Pre-Authorization Strategies for Preventing Chargebacks

A variety of pre-auth strategies can be deployed to disrupt fraud:

  • Accurate Product Descriptions: Your sales page and game descriptions should be as accurate as possible to set proper customer expectations. An indie game developer launching a game might admit that there may be some bugs, for example, but that patches will be rolled out.
  • Fraud Scoring and Filtering: A variety of tools can be used to monitor for likely fraudulent transactions. For example, you can monitor IP addresses, and if something looks suspicious, say an IP address from an overseas country, you can pause the transaction until you confirm it’s legitimate.
  • Address Verification Services: With AVS, you can check to make sure that the shipping address (say for a physical video game) matches the billing address associated with a credit or debit card. If not, you may want to take additional steps to verify the service.
  • Get Card Verification Values: If you fail to get the CVV or AVS in any card-not-present transactions, you’ll be held liable in most disputes.
  • Pre-authorization prevention offers many benefits but there are some downsides. For example, you may suffer increased false declines, meaning you stopped and could potentially lose a legitimate sale.

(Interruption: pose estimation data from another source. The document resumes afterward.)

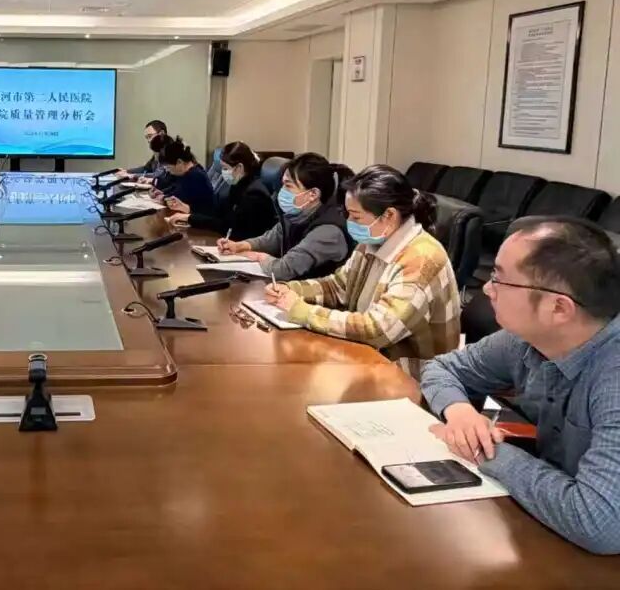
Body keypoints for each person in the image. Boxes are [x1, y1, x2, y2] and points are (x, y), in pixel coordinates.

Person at [421, 218, 620, 555]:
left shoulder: (612, 377)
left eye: (500, 279)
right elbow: (442, 368)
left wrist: (485, 449)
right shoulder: (528, 339)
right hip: (550, 526)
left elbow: (600, 524)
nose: (487, 289)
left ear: (559, 307)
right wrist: (460, 414)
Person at [263, 164, 460, 360]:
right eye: (348, 214)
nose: (349, 221)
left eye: (356, 216)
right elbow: (339, 287)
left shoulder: (422, 258)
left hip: (411, 370)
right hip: (368, 355)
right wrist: (291, 290)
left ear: (389, 215)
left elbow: (379, 329)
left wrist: (304, 312)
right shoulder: (373, 240)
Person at [217, 153, 353, 280]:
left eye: (288, 186)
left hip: (313, 294)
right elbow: (269, 240)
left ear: (313, 194)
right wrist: (239, 246)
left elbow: (284, 269)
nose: (281, 191)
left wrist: (258, 257)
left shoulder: (329, 232)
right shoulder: (296, 214)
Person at [166, 141, 277, 241]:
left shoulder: (254, 194)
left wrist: (190, 218)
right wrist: (189, 211)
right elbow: (218, 213)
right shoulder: (238, 185)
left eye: (225, 168)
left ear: (239, 168)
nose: (223, 173)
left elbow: (229, 227)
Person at [151, 136, 215, 215]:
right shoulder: (186, 174)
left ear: (179, 162)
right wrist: (162, 194)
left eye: (168, 167)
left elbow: (180, 196)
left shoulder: (195, 176)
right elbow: (176, 190)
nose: (167, 171)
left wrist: (164, 198)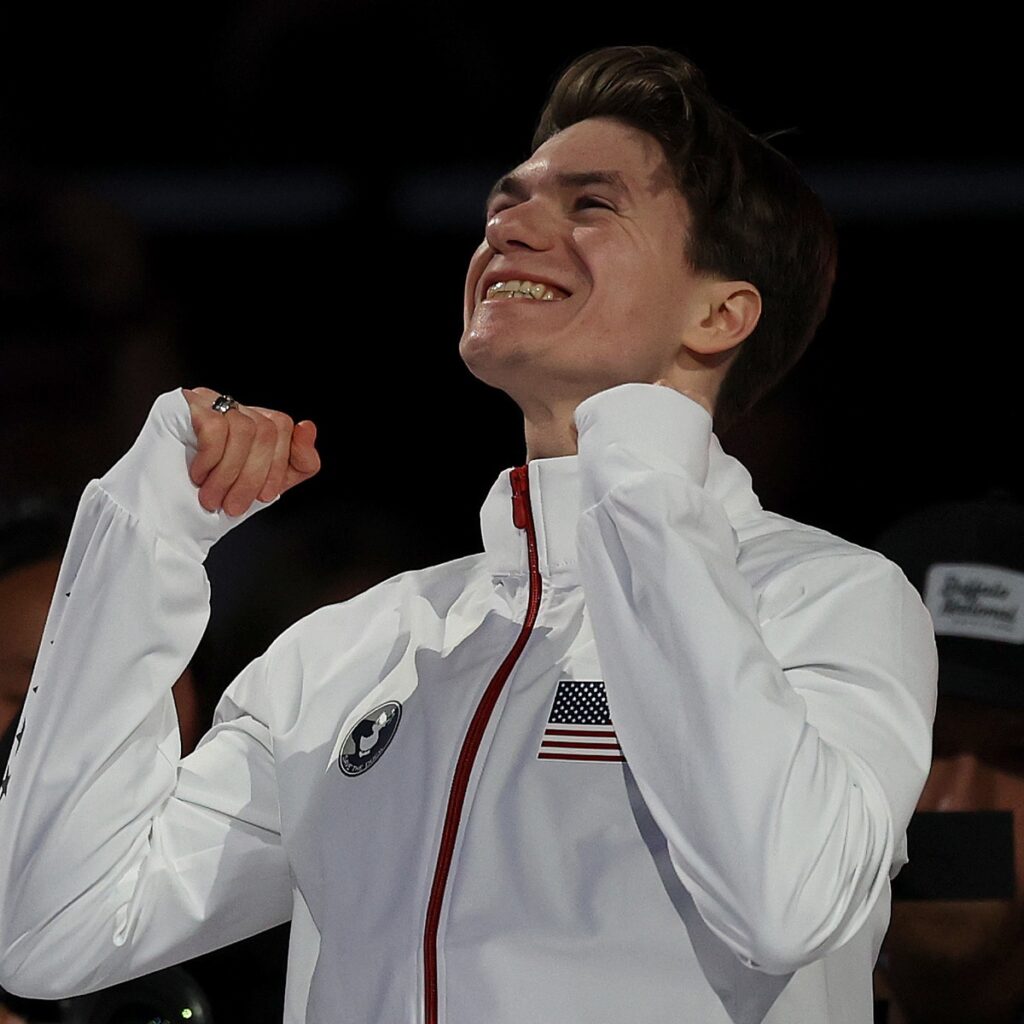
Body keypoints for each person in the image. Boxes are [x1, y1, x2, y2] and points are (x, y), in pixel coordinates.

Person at [0, 45, 937, 1024]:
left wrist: (639, 442)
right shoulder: (353, 648)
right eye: (509, 197)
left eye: (589, 205)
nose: (510, 225)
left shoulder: (832, 601)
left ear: (719, 311)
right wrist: (143, 536)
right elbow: (53, 930)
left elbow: (784, 903)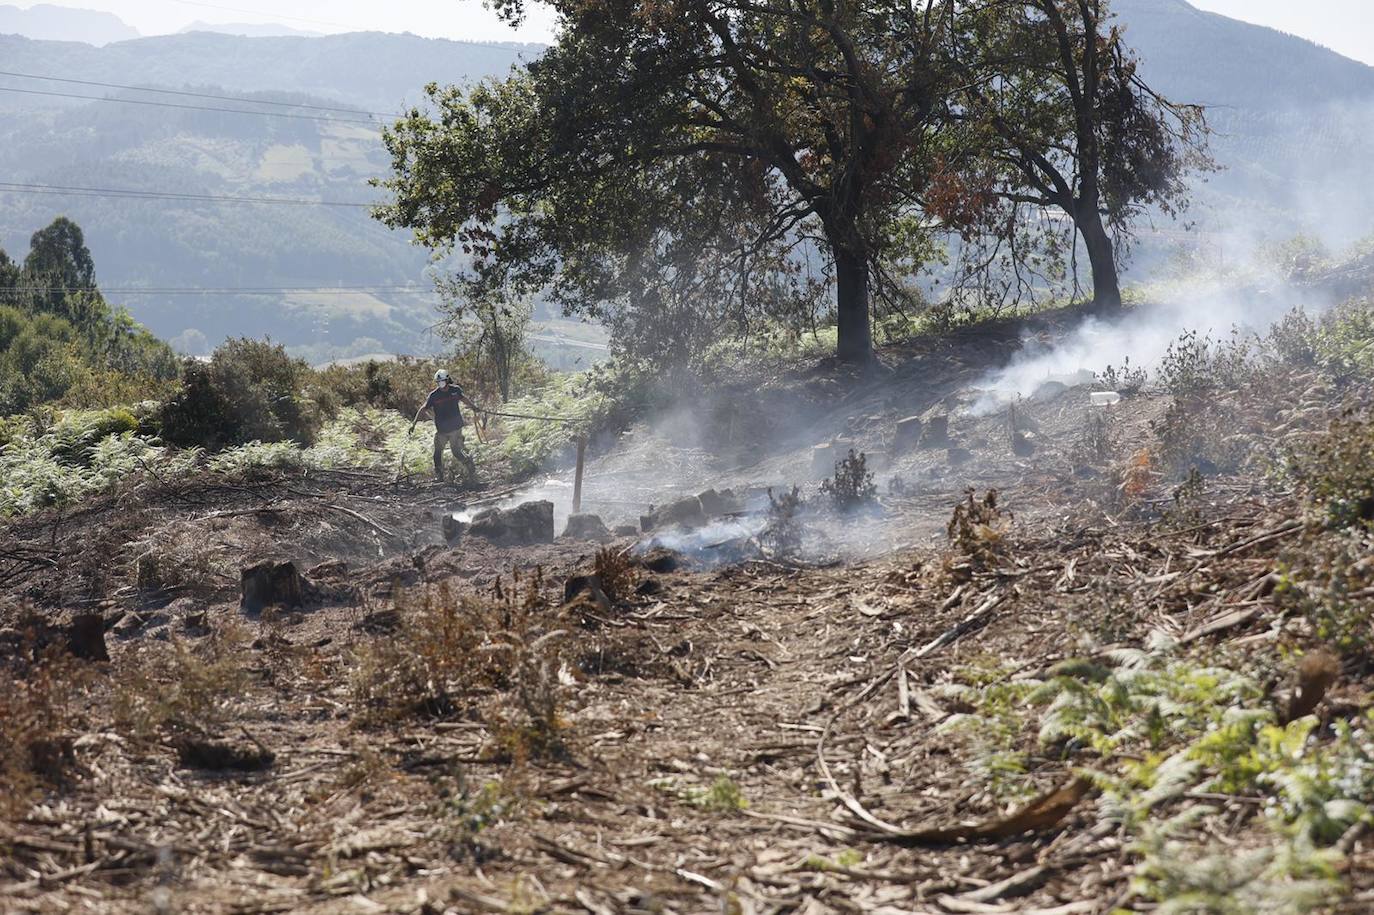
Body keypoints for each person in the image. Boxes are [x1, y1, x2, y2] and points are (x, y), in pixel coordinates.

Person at [411, 369, 480, 483]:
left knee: (456, 452)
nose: (440, 384)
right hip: (442, 430)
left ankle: (470, 467)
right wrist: (414, 423)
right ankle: (440, 476)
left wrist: (474, 407)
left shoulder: (455, 390)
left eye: (442, 381)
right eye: (438, 382)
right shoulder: (434, 395)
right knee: (438, 453)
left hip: (455, 428)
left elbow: (464, 399)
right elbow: (423, 408)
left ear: (447, 380)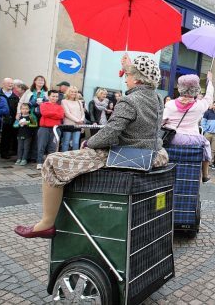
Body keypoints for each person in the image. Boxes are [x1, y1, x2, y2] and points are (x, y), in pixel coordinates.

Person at [14, 55, 169, 239]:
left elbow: (110, 132)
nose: (125, 79)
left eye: (127, 76)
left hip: (129, 154)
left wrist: (88, 143)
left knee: (52, 161)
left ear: (136, 79)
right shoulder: (157, 98)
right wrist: (129, 66)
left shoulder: (129, 101)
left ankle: (46, 223)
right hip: (154, 153)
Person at [163, 72, 214, 183]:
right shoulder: (199, 106)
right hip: (192, 139)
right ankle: (205, 174)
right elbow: (209, 97)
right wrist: (209, 82)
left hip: (172, 138)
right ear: (196, 89)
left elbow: (162, 121)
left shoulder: (170, 104)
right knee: (206, 144)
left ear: (180, 88)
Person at [36, 90, 65, 170]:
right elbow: (44, 113)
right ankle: (39, 162)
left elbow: (61, 116)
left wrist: (50, 114)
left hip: (55, 129)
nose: (55, 98)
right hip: (44, 128)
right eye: (53, 96)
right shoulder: (43, 104)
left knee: (53, 147)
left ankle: (50, 163)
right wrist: (55, 114)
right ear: (49, 96)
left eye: (56, 96)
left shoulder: (60, 107)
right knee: (41, 146)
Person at [0, 78, 19, 159]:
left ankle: (5, 153)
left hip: (11, 120)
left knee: (7, 136)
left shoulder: (15, 97)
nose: (11, 85)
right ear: (3, 84)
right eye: (9, 83)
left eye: (12, 83)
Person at [60, 86, 85, 152]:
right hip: (68, 124)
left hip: (78, 125)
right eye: (72, 92)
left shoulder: (79, 102)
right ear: (68, 92)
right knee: (66, 142)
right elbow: (67, 113)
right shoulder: (64, 101)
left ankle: (74, 158)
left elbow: (82, 112)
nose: (73, 93)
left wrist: (81, 120)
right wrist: (77, 120)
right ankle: (64, 157)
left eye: (75, 92)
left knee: (76, 143)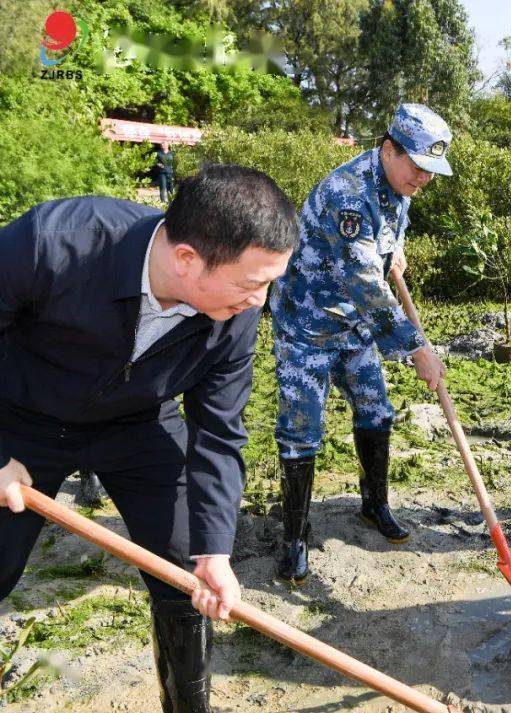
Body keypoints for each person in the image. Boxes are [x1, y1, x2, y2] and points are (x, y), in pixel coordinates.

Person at [0, 164, 298, 711]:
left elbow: (218, 429)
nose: (261, 301)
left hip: (137, 423)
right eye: (254, 283)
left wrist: (215, 550)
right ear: (187, 259)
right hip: (20, 420)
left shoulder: (236, 312)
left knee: (187, 575)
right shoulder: (55, 244)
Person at [269, 104, 450, 584]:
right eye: (416, 167)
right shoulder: (347, 195)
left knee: (377, 411)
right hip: (307, 323)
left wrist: (393, 252)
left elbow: (383, 243)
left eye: (431, 171)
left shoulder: (399, 186)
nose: (423, 179)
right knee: (301, 429)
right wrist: (417, 348)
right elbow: (366, 284)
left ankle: (375, 504)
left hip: (353, 326)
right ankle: (294, 537)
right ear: (389, 149)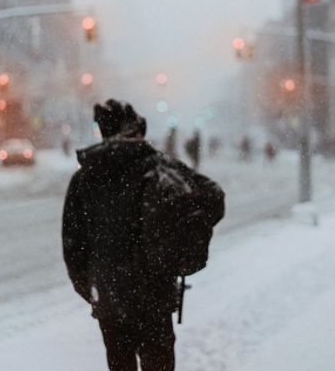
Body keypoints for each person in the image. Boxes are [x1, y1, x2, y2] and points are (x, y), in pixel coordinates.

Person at [62, 100, 223, 370]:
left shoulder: (86, 177)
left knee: (120, 363)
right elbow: (213, 197)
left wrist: (92, 290)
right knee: (158, 363)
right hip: (155, 293)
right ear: (135, 131)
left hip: (110, 297)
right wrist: (185, 243)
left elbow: (73, 245)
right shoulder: (158, 166)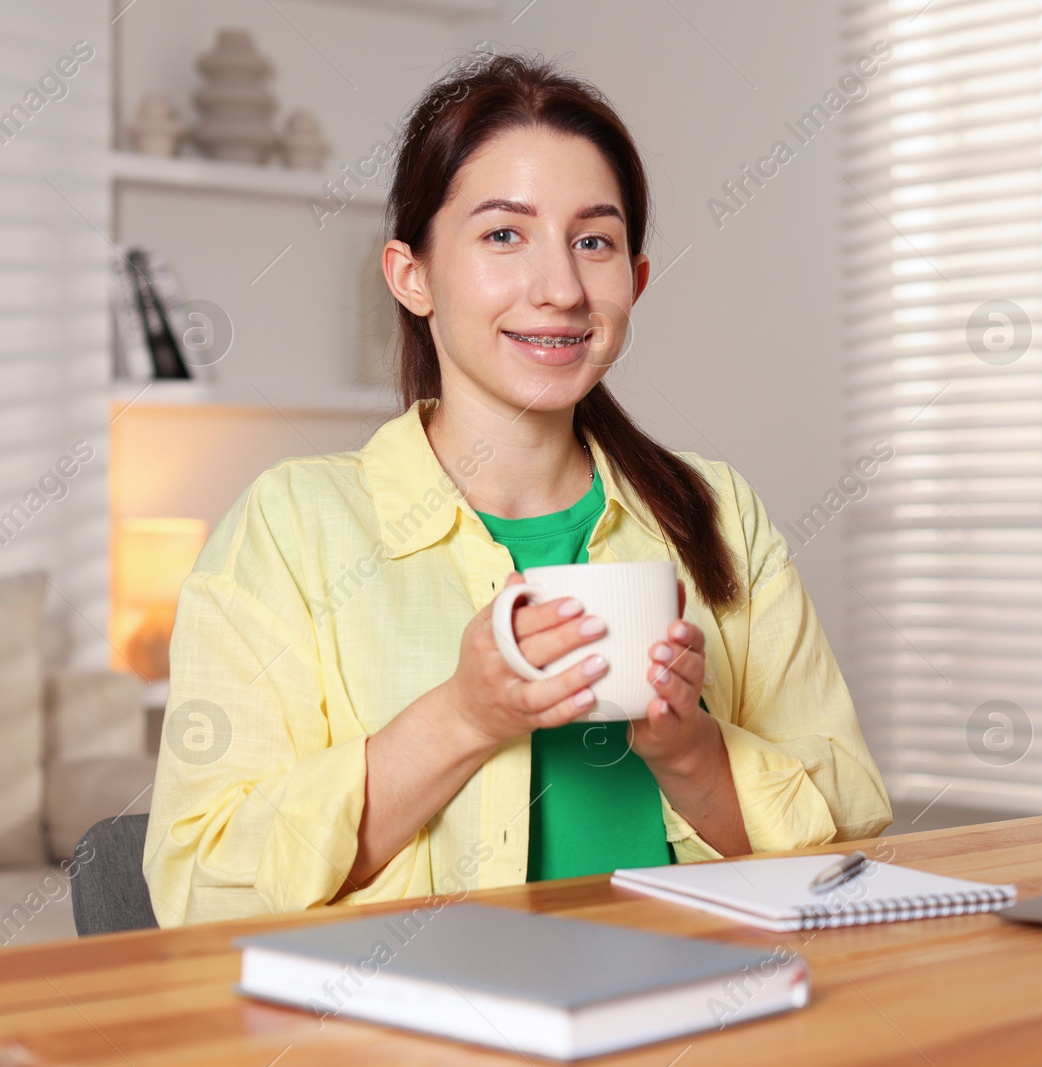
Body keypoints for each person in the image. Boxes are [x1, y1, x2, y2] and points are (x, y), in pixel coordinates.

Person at [142, 51, 891, 926]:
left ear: (635, 282)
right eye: (504, 234)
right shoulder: (290, 529)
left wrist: (694, 753)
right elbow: (198, 887)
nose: (563, 289)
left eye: (594, 241)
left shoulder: (718, 515)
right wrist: (463, 716)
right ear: (410, 275)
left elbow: (854, 849)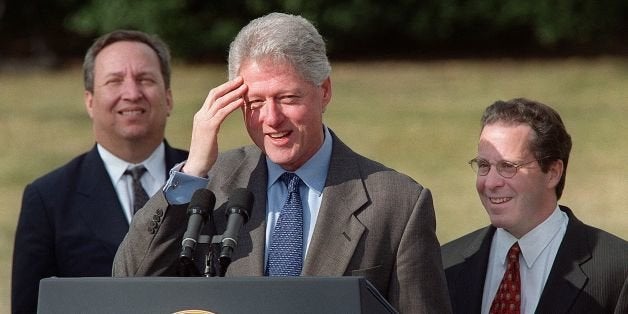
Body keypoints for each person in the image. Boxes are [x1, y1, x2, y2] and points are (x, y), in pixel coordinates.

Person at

    Post-Authorization Chargeback Prevention

    Ideally, you’ll prevent chargebacks before you authorize the purchase. However, in some cases, a fraudulent purchase may be authorized. In fact, first-party fraud is virtually impossible to prevent in pre-auth because the cardholder is making the purchase. Even so, there are strategies that you can use to prevent a chargeback.

  • Deflection: First-party disputes can be “deflected” by tying the cardholder to their purchase with transaction and fulfillment data. For example, when a cardholder tells their bank they never received an item, the merchant can deflect their claim with a delivery confirmation. Verifi Order Insight and Ethoca Consumer Clarity enable merchants to send such data to cardholders and their issuers are the point of inquiry.
  • Chargeback Alerts: Chargeback alerts, notify merchants that a chargeback is on its way. The merchant can then refund the transaction first, before a chargeback takes the money and tacks on fees and penalties. Alerts are also offered by Verifi and Ethoca.
  • Both deflections and alerts can effectively reduce chargebacks, saving video game developers from chargeback fees and a rising chargeback ratio.

    How Video Game Companies Can Fight Chargebacks With Representment

    If and when a merchant or video game developer gets hit with an unwarranted chargeback, they can use the chargeback dispute process, AKA representment, to challenge it. During this process, the merchant will draft a rebuttal letter, arguing that the charge in dispute was, in fact, legitimate. For example, if a customer is claiming that they never received a physical video game, but the merchant can supply a signed delivery receipt, it may prove that the goods were actually delivered.

    When a merchant successfully refutes a chargeback through the dispute process, they can claw back the revenues from the sale. Unfortunately, the merchant will still be on the hook for chargeback fees and their chargeback ratio will rise. As already mentioned, if this ratio gets too high, they may be forced to pay higher processing and chargeback fees.

    Managing disputes can be time-consuming for video game companies. Dispute management platforms make it easier to manage the whole process. There are many deadlines you need to track and managing disputes probably isn’t your core business.

    Video Game Developers Need a Proactive Approach to Chargebacks

    Ultimately, fighting and preventing chargebacks is especially difficult for video game developers and merchants. Markets are intensely competitive, and many developers will want to minimize friction when gamers make purchases. Otherwise, legitimate gamers may ditch games for competitors that make payments easier. At the same time, fraud and chargebacks are a major threat, and reduced friction can grease fraudulent activities. By taking steps to prevent chargebacks, video game developers and merchants can protect their businesses. If chargebacks are inevitable, there are steps you can take to fight them.